Weird result of using scanf "%f" to read a float number and then assign to double

Question

I just met a problem in C. Following is the code:

#include <stdio.h>

int main() {

    double num = 0;

    printf("Please enter a number: ");
    scanf("%f", &num);
    printf("The entered number is %f", num);

    return 0;
}

For some reason, no matter what number is entered from keyboard, the value of num keeps the same as 0. Of course, if I change the data type of num to float, then everything will be fine. But I just want to know why the above code does not work. My understanding is C automatically converts float to double, so the above code should work fine. I wonder if anybody can kindly provide further explanation.

Thanks.

Answer 1

The correct scanf conversion format specifier for double is %lf, not %f. By using the wrong specifier, your program is invoking undefined behavior, which means that anything can happen (i.e. your program may crash or print wrong output).

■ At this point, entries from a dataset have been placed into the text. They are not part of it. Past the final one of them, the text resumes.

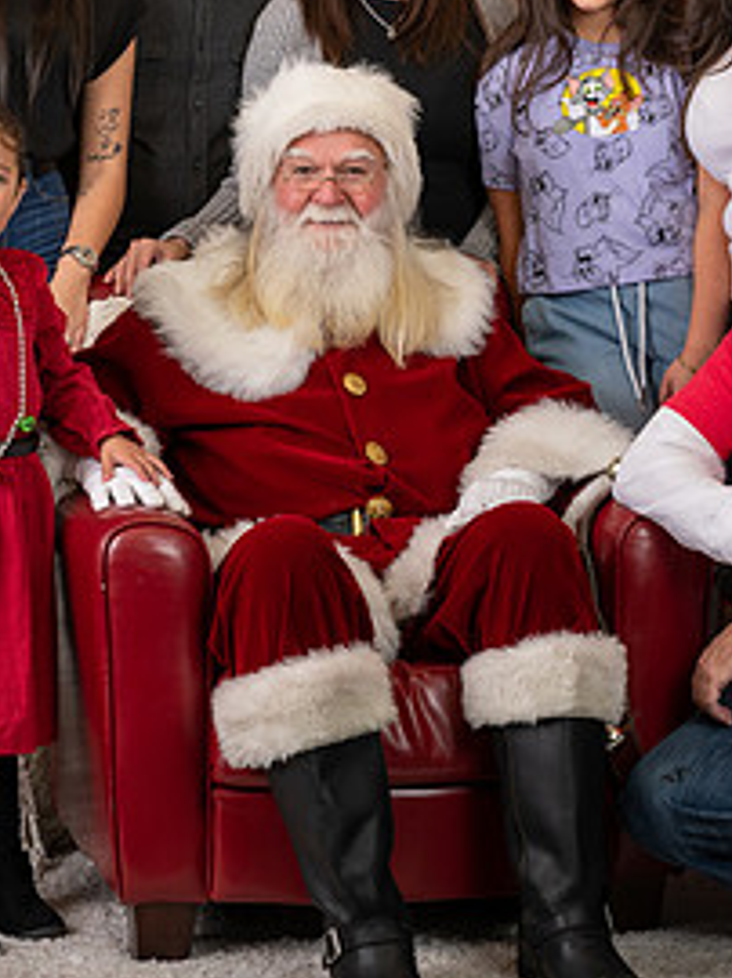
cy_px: 280
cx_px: 429
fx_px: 3304
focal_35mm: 117
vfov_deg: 16.8
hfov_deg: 12.6
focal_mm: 50
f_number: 9
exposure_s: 1/100
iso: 100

My understanding is C automatically converts float to double

This statement is correct for printf, but not for scanf. When calling printf with a float variadic argument, the float is promoted to double. This is called a default argument promotion. However, a float * is never promoted to a double *. This applies both to printf and scanf, but is more relevant to scanf, because scanf makes more use of pointers.

The underlying reason for this behavior is that with printf, variables are passed by value, so that a float can easily be promoted to a double and printf therefore does not have to distinguish between a float and a double. However, with scanf, variables are usually passed by pointer, because scanf is not interested in the value of a variable, but rather its address, as it needs to know where to write the value of the variable. In order to write the value, scanf must also know the type and size of the variable. Therefore, scanf must distinguish between a float and a double.

Answer 2

Use the %lf format specifier to read a double.